Assigned task:
Lines from the one containing "Identify the document" through the final line of the records are the only ones to copy, and each must match exactly.

Document layout analysis data
......

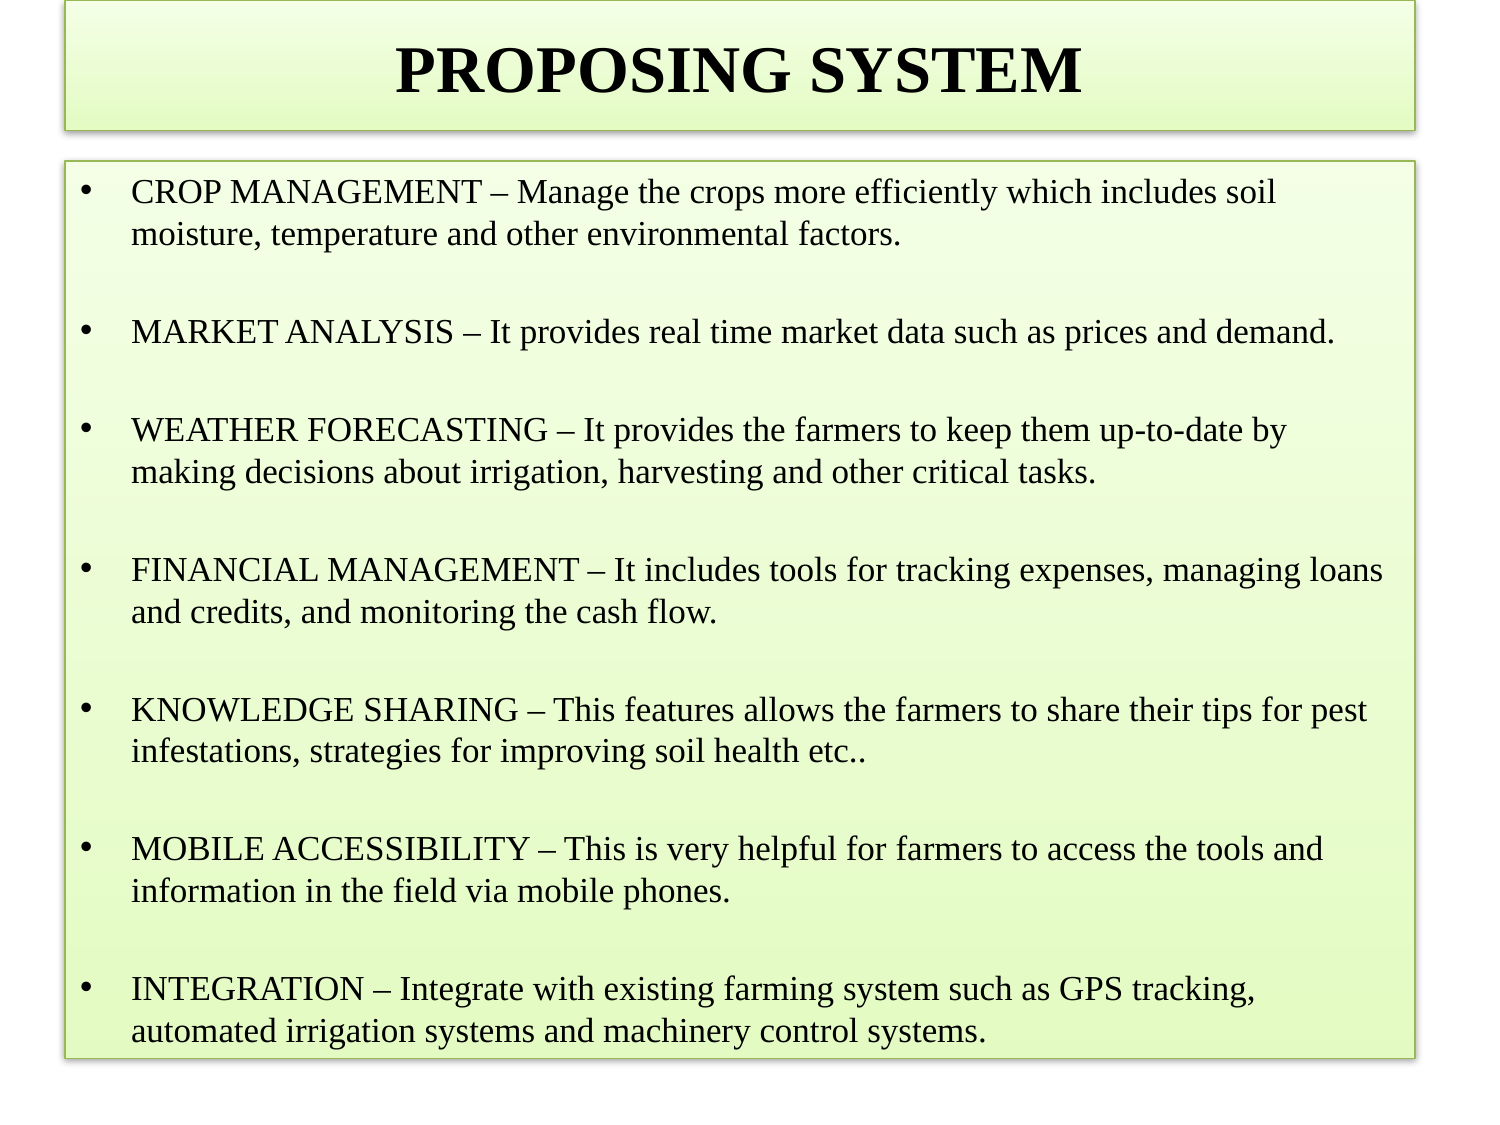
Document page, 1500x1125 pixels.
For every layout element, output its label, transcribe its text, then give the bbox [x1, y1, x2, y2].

title PROPOSING SYSTEM [64, 0, 1416, 131]
list CROP MANAGEMENT – Manage the crops more efficiently which includes soil moisture, temperature and other environmental factors. MARKET ANALYSIS – It provides real time market data such as prices and demand. WEATHER FORECASTING – It provides the farmers to keep them up-to-date by making decisions about irrigation, harvesting and other critical tasks. FINANCIAL MANAGEMENT – It includes tools for tracking expenses, managing loans and credits, and monitoring the cash flow. KNOWLEDGE SHARING – This features allows the farmers to share their tips for pest infestations, strategies for improving soil health etc.. MOBILE ACCESSIBILITY – This is very helpful for farmers to access the tools and information in the field via mobile phones. INTEGRATION – Integrate with existing farming system such as GPS tracking, automated irrigation systems and machinery control systems. [64, 160, 1416, 1059]
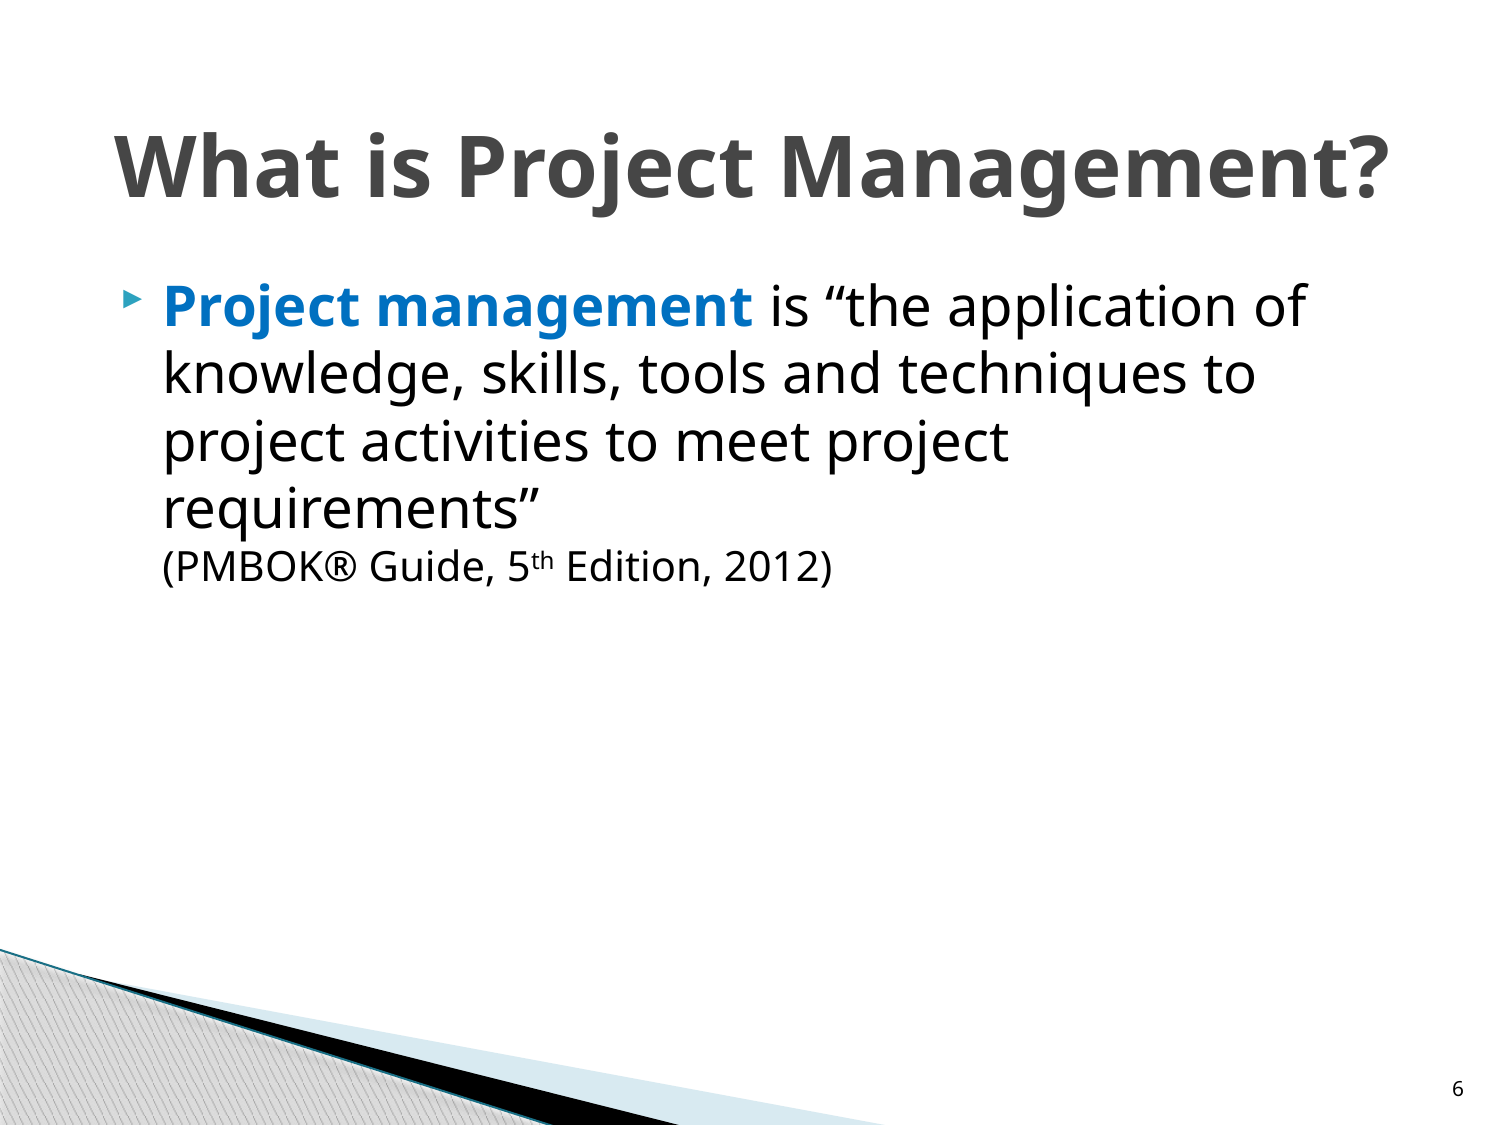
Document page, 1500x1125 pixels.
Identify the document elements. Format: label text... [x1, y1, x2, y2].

text_box Project management is “the application of knowledge, skills, tools and techniques to project activities to meet project requirements” (PMBOK® Guide, 5th Edition, 2012) [87, 262, 1413, 1000]
slide_number 6 [1418, 1051, 1479, 1112]
text_box What is Project Management? [99, 70, 1450, 258]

......

Answer box:
Identify the document elements. Format: label text... [x1, y1, x2, y2].

text_box Project management is “the application of knowledge, skills, tools and techniques to project activities to meet project requirements” (PMBOK® Guide, 5th Edition, 2012) [87, 262, 1413, 1000]
slide_number 6 [1418, 1051, 1479, 1112]
text_box What is Project Management? [99, 70, 1450, 258]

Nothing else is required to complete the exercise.